**Source records**
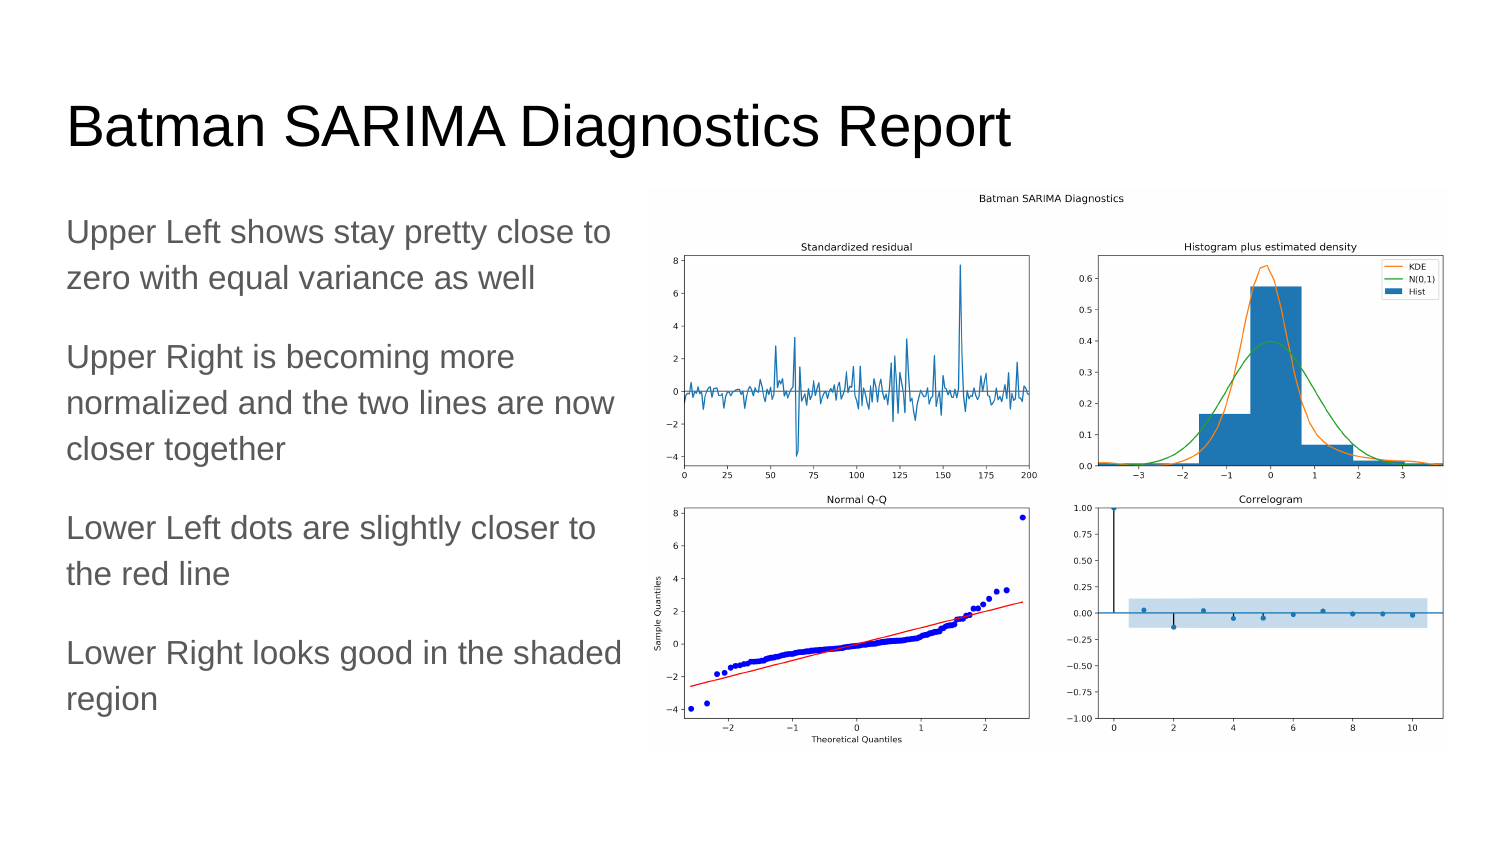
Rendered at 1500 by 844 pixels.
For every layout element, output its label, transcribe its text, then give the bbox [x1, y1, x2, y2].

list Upper Left shows stay pretty close to zero with equal variance as well Upper Right is becoming more normalized and the two lines are now closer together Lower Left dots are slightly closer to the red line Lower Right looks good in the shaded region [51, 189, 646, 750]
picture [648, 188, 1450, 750]
title Batman SARIMA Diagnostics Report [51, 72, 1449, 167]
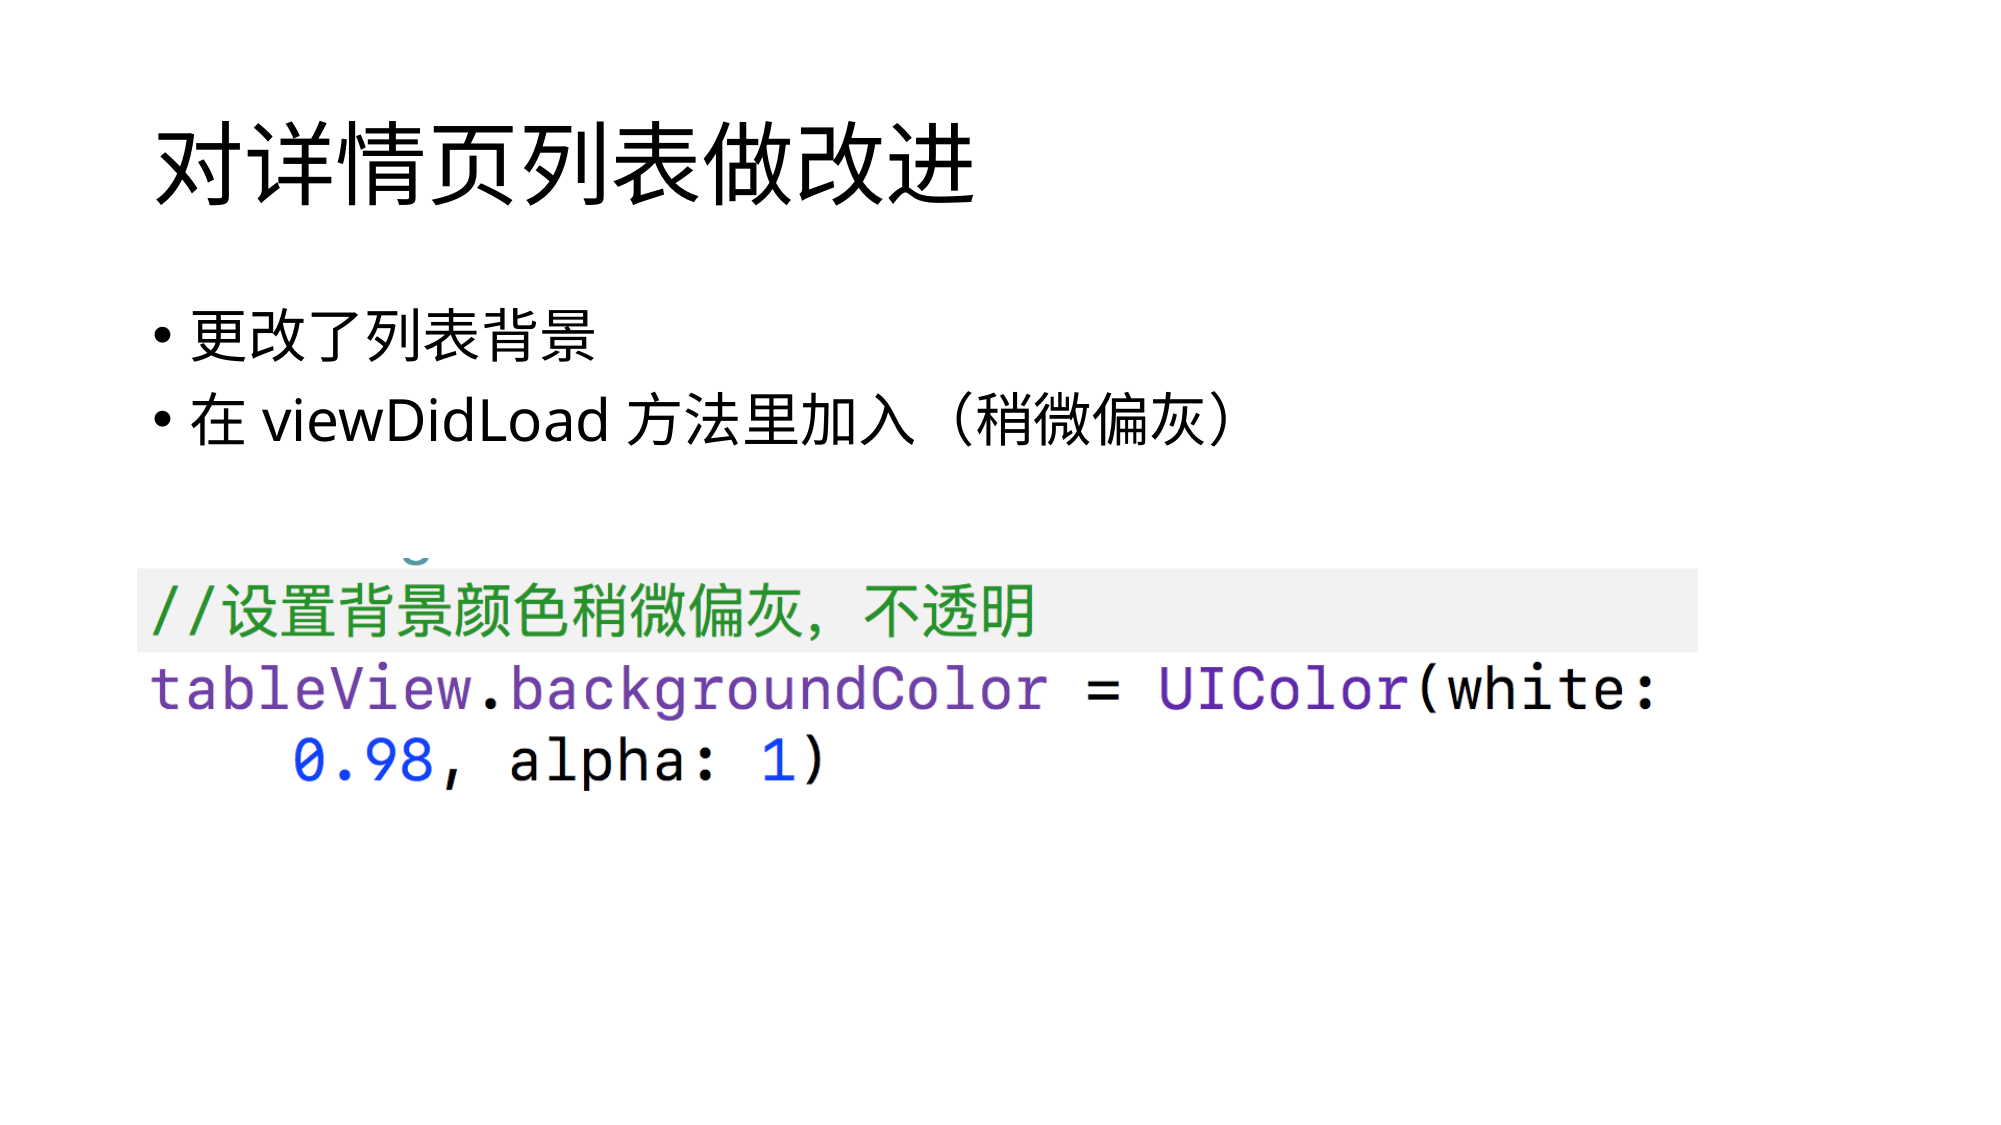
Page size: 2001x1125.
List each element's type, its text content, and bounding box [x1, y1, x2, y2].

list 更改了列表背景 在viewDidLoad方法里加入（稍微偏灰） [137, 299, 1863, 467]
title 对详情页列表做改进 [137, 59, 1863, 278]
picture [137, 558, 1698, 793]
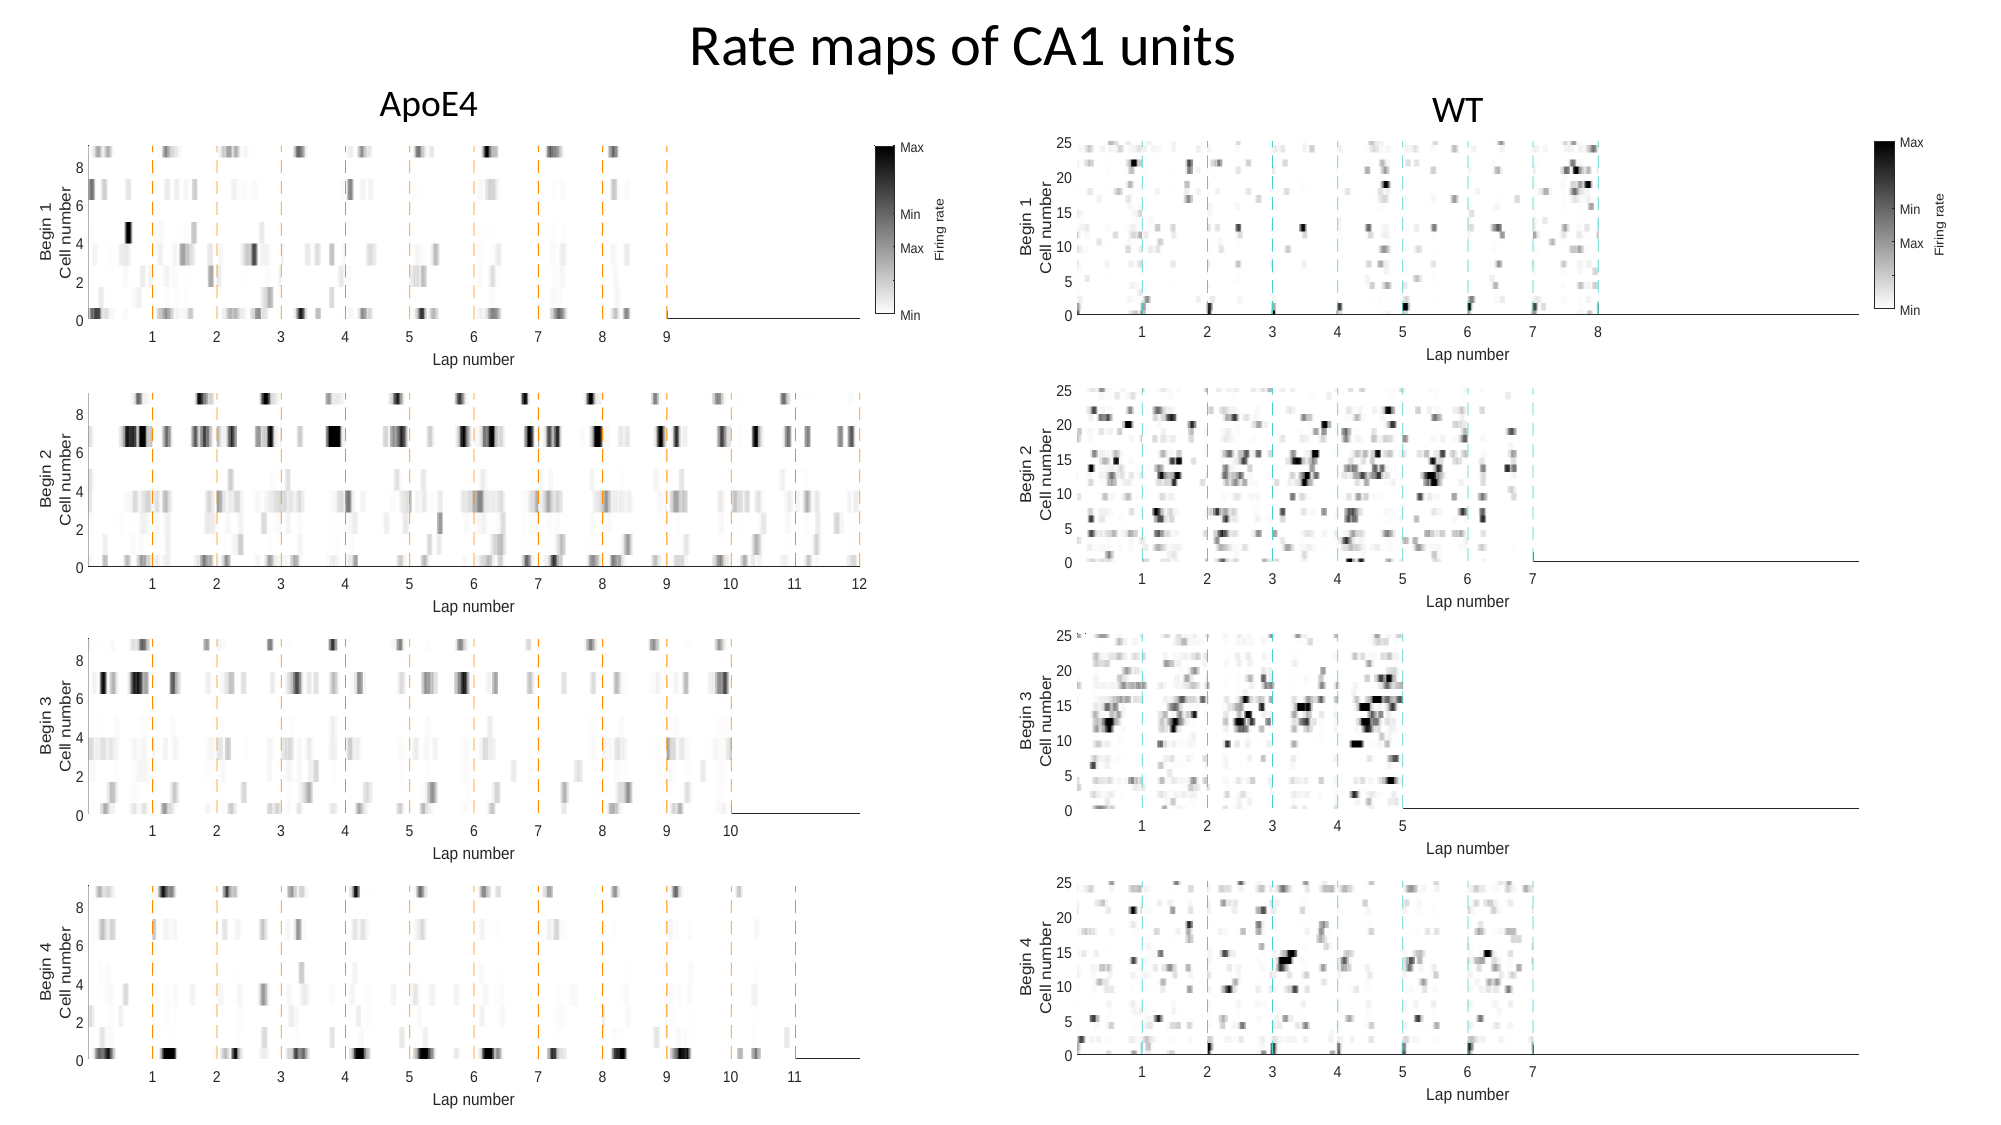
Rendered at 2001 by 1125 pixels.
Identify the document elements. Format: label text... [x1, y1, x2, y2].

text_box Rate maps of CA1 units [674, 0, 1252, 85]
picture [34, 128, 953, 1109]
picture [1010, 128, 1953, 1109]
text_box WT [1417, 77, 1499, 128]
text_box ApoE4 [364, 71, 494, 128]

**Activity**
These entries are to be printed again word for word, except for the pictures.

**Answer to this task**
Rendered at 1500 by 844 pixels.
For every layout element, output its label, transcribe its text, then give the bbox [x1, y1, x2, y2].

list Upper Left shows stay pretty close to zero with equal variance as well Upper Right is becoming more normalized and the two lines are now closer together Lower Left dots are slightly closer to the red line Lower Right looks good in the shaded region [51, 189, 646, 750]
picture [648, 188, 1450, 750]
title Batman SARIMA Diagnostics Report [51, 72, 1449, 167]
Page size: 2001x1125.
List each element's type, its text content, and bounding box [x1, y1, x2, y2].

list 更改了列表背景 在viewDidLoad方法里加入（稍微偏灰） [137, 299, 1863, 467]
title 对详情页列表做改进 [137, 59, 1863, 278]
picture [137, 558, 1698, 793]
Rendered at 2001 by 1125 pixels.
Identify the document elements. Format: label text... [x1, y1, x2, y2].

text_box Rate maps of CA1 units [674, 0, 1252, 85]
picture [34, 128, 953, 1109]
picture [1010, 128, 1953, 1109]
text_box WT [1417, 77, 1499, 128]
text_box ApoE4 [364, 71, 494, 128]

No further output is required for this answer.